The genesis of successful data science is integrating data from diverse sources. Most businesses, by their own admission, are not maximising the potential of their data. According to Accenture, only 25 percent of companies habitually rely on analytics in their decision-making process, even though 62 percent believe that analytics make for “quicker and more effective decision-making.”
Data integration is often one of the most significant challenges organisations face when developing advanced analytics capability. Even companies that do not consciously think of themselves as data-oriented will frequently capture unstructured data from many different sources, including emails, chatbots, social media, phone call recordings, user feedback forms, and many others. This means that even before the advent of ‘big data’, many businesses were building up considerable stores of business-critical information.
This unstructured data, however, is frequently neglected or under-utilised, despite its potential to transform business performance. It is seen as large, difficult to work with using standard analytical toolsets and often of uncertain quality. Before analysis can start, the pre-processing involved in using unstructured data can be enough to put off or intimidate many analysts. However, pulling together all these diverse sources, in order to create a single, unified view of a company and its customers, is critical in building a data-driven organisation.

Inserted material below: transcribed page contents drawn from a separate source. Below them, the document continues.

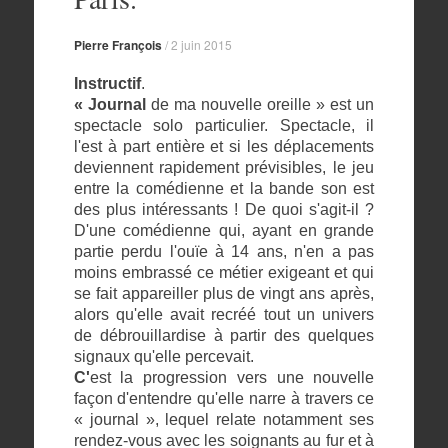
Pierre François
/
2 juin 2015
Instructif
.
« Journal
de ma nouvelle oreille » est un
spectacle solo particulier. Spectacle, il
l'est à part entière et si les déplacements
deviennent rapidement prévisibles, le jeu
entre la comédienne et la bande son est
des plus intéressants ! De quoi s'agit-il ?
D'une comédienne qui, ayant en grande
partie perdu l'ouïe à 14 ans, n'en a pas
moins embrassé ce métier exigeant et qui
se fait appareiller plus de vingt ans après,
alors qu'elle avait recréé tout un univers
de débrouillardise à partir des quelques
signaux qu'elle percevait.
C'
est la progression vers une nouvelle
façon d'entendre qu'elle narre à travers ce
« journal », lequel relate notamment ses
rendez-vous avec les soignants au fur et à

Major unstructured data sources can include:
Clickstream data – the transactional and highly sequential information generated by website interactions can provide substantial intelligence on customer characteristics from the online customer journey. For example, in the retail sector, is there a pattern of people adding an item to their cart, then abandoning their shop? Understanding the sequence of events that led to this action can help inform an appropriate response.
Free text data – chatbots, emails, social media and customer reviews are all good sources of textual data. This data, however, keyed in by an individual, can use any number of different words, symbols, context and abbreviations. This can make it difficult for a computer to extract meaningful information.
Media (audio, image and video) data – audio streams (such as recorded phone calls) can often provide a key source of insight into customer complaints and common problems with your product. Video data can be taken from sources such as drones or CCTV footage and can be invaluable for numerous tasks such as managing security in physical premises. Deep learning techniques can uncover complex patterns in large amounts of media data, for applications such as image and speech recognition.
Sensors and Internet of Things (IoT) data – this is a large and fast-growing category that encompasses data from sources including cars, mobile phones, in-home devices and wearable technology.
A large part of the transformational aspect of data science results from layering these data sources on top of each other. Combining traditional structured information with customer clickstreams, social media, emails, call recordings, and IoT can provide a formidable source of intelligence on which potential customers will be most attracted to your product or service, when and how they will buy, how best to engage them, and how to avoid disappointing them.